> _ACTIVITY_
Beginning with the first line, return the material verbatim and without pictures.

> _DATA SHOWN_
_ _ _ _ _
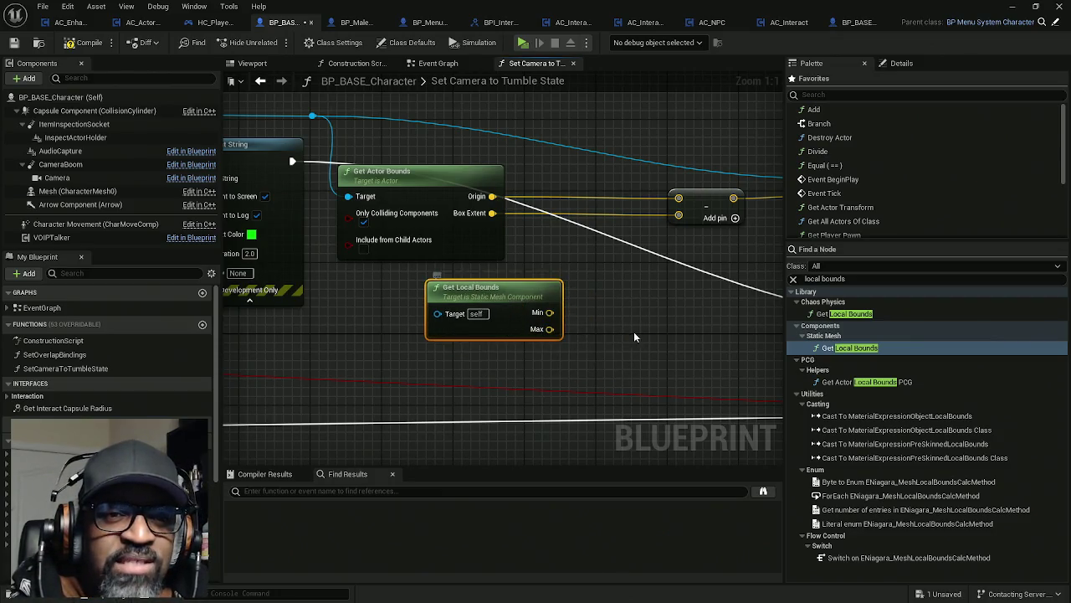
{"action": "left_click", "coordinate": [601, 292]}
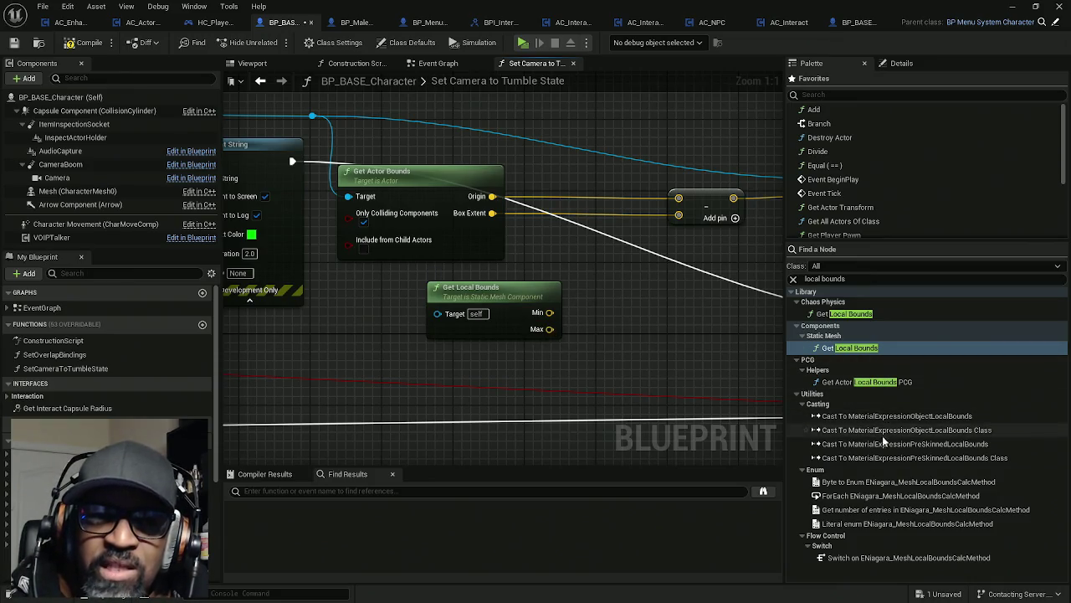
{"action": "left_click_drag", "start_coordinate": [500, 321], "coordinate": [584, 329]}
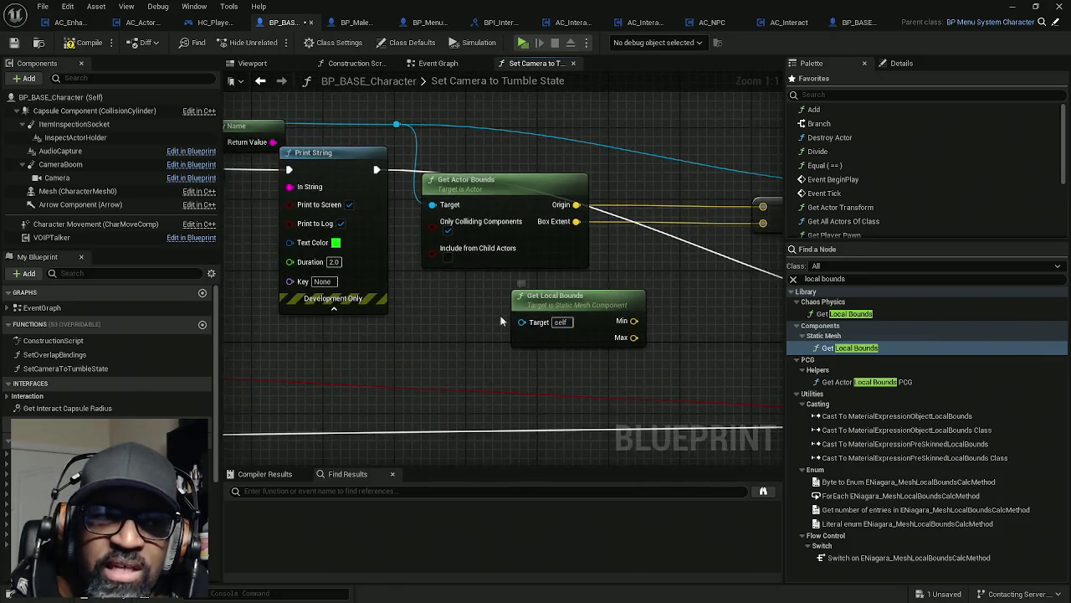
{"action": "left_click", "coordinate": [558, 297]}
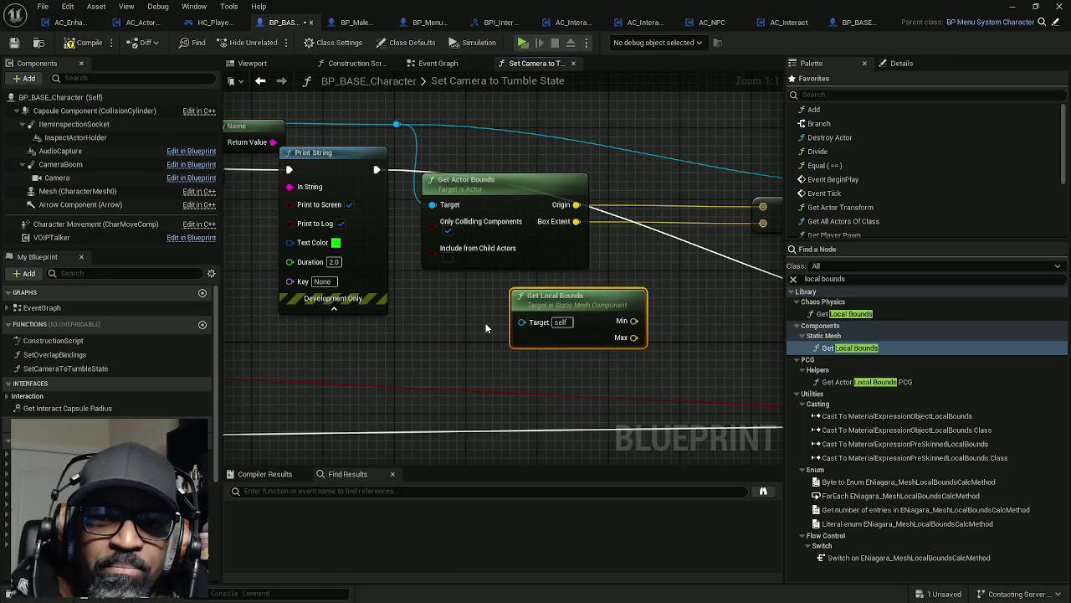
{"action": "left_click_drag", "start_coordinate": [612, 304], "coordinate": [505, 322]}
_ _ _ _ _
> _EXERCISE ANSWER_
{"action": "left_click", "coordinate": [601, 292]}
{"action": "left_click_drag", "start_coordinate": [500, 321], "coordinate": [584, 329]}
{"action": "left_click", "coordinate": [558, 297]}
{"action": "left_click_drag", "start_coordinate": [612, 304], "coordinate": [505, 322]}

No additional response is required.